◆ **DESCRIPTION DE LA TÂCHE**:
Reformulez sous forme de liste le paragraphe de l'extrait sur le métier de concepteur de jeux vidéo qui commence par « L'industrie du jeu vidéo se portant », en gardant ses faits principaux.

◆ **EXTRAIT FOURNI**:
—————

On me pose souvent des questions concernant mon métier de concepteur de jeux vidéo. J'ai décidé d'y répondre maintenant que j'occupe ces fonctions depuis deux ans.
L'industrie du jeu vidéo se portant plutôt bien au Canada, 3000 emplois ayant été créés dans ce domaine l'année dernière, plusieurs personnes s'intéressent sans doute à ce domaine. Ce n'est toutefois pas le cas de cette industrie ailleurs dans le monde, où l'on rapporte chaque mois des fermetures de studio. En effet, plus de 11 500 emplois auraient été perdus depuis la fin de 2008. Qu'à cela ne tienne, le Québec tire bien son épingle du jeu dans la tourmente. Si le poste de concepteur de jeux vidéo vous attire, voici quelques réponses aux questions qui m'ont été posées dernièrement.
Q. Est-ce que les concepteurs de jeux vidéo doivent suivre le même cheminement académique et professionnel?

—————

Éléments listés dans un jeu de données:
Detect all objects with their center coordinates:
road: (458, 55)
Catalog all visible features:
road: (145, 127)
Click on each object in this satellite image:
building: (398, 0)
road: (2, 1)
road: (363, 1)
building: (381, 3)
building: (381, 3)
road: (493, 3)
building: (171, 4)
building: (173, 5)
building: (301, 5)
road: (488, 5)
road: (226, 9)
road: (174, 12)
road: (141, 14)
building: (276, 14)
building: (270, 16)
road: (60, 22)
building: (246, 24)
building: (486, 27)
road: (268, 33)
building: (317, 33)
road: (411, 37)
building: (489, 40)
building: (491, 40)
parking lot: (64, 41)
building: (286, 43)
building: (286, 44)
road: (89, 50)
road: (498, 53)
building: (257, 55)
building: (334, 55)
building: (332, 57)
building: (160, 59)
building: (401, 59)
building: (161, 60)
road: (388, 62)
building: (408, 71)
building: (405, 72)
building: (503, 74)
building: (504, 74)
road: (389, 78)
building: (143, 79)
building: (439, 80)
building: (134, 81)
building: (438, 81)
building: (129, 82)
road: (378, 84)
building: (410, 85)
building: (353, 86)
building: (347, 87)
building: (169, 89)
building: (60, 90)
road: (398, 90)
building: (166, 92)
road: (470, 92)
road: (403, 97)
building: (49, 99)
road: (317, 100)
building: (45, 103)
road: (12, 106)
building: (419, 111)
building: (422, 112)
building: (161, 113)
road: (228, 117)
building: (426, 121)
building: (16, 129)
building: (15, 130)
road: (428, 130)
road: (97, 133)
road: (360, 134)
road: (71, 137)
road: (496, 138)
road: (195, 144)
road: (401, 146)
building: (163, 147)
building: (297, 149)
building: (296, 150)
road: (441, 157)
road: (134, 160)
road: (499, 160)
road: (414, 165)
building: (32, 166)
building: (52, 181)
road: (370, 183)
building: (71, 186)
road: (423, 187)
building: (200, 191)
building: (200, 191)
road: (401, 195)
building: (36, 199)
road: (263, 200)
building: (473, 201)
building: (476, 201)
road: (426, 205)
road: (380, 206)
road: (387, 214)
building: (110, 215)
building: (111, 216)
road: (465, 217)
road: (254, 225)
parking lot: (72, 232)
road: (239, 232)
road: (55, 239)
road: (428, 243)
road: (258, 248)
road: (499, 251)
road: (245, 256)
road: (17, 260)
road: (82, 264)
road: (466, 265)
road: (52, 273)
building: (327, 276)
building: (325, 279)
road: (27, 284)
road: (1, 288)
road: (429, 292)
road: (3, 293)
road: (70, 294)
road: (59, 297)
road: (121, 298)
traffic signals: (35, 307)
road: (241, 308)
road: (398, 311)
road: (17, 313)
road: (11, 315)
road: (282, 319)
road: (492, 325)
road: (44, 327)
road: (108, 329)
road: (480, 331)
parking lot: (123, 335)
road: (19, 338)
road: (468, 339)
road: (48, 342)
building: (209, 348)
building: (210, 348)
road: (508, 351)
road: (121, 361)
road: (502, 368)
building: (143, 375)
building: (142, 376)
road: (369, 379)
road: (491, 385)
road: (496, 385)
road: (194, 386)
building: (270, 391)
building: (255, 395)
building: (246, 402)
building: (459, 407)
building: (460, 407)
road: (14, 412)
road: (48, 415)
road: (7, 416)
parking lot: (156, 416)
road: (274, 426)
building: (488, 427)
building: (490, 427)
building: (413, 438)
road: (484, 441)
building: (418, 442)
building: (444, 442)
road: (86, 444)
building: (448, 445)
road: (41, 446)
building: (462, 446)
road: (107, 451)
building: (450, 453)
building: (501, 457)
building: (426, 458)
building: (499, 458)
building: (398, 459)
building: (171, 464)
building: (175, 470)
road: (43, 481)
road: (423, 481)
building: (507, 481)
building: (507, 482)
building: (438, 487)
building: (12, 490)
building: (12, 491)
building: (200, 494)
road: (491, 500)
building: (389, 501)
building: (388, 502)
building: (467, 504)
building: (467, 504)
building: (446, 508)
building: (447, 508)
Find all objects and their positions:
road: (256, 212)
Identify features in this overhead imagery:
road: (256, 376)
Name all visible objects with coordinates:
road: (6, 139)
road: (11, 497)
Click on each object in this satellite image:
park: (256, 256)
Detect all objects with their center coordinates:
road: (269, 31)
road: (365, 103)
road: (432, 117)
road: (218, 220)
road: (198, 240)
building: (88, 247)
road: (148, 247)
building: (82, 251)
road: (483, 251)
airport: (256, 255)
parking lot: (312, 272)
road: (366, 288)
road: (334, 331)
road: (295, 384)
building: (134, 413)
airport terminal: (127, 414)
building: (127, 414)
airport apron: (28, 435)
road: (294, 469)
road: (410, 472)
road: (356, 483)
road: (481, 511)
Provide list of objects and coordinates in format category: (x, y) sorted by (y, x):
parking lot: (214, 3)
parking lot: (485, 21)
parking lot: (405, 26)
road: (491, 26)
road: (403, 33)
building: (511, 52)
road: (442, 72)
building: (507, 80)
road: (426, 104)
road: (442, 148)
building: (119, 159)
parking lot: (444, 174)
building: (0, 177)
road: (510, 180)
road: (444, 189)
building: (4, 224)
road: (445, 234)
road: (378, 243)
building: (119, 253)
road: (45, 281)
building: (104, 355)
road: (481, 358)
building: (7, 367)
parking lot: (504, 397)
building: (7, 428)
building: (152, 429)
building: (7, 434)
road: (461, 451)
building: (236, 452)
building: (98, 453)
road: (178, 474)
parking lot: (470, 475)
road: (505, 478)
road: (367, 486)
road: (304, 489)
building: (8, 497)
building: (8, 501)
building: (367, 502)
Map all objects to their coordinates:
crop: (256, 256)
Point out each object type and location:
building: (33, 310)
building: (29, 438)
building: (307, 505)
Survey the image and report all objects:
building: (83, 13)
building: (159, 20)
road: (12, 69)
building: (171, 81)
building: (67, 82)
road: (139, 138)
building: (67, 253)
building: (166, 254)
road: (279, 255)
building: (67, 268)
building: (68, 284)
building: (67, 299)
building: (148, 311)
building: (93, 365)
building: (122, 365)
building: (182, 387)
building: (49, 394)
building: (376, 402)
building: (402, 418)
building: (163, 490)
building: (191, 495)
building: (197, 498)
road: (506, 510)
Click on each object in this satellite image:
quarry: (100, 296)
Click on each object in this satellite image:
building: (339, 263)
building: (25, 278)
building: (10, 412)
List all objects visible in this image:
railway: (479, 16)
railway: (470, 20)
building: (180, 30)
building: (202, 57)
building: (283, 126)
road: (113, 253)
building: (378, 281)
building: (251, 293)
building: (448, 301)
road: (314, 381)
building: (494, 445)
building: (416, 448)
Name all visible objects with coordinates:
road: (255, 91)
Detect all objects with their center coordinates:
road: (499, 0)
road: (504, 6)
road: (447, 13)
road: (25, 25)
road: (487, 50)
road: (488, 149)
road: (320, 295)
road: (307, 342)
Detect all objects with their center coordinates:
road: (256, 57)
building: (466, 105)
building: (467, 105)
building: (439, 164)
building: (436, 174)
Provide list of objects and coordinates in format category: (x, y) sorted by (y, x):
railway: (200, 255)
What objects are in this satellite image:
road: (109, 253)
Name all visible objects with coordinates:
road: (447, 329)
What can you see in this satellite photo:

—————

◆ **RÉPONSE**:
- Au Canada, l'industrie du jeu vidéo se porte plutôt bien : 3000 emplois y ont été créés l'année dernière, et plusieurs personnes s'intéressent sans doute à ce domaine.
- Ailleurs dans le monde, des fermetures de studio sont rapportées chaque mois.
- Plus de 11 500 emplois auraient été perdus depuis la fin de 2008.
- Le Québec tire bien son épingle du jeu dans la tourmente.
- Pour les personnes attirées par le poste de concepteur de jeux vidéo, le texte annonce des réponses aux questions posées dernièrement.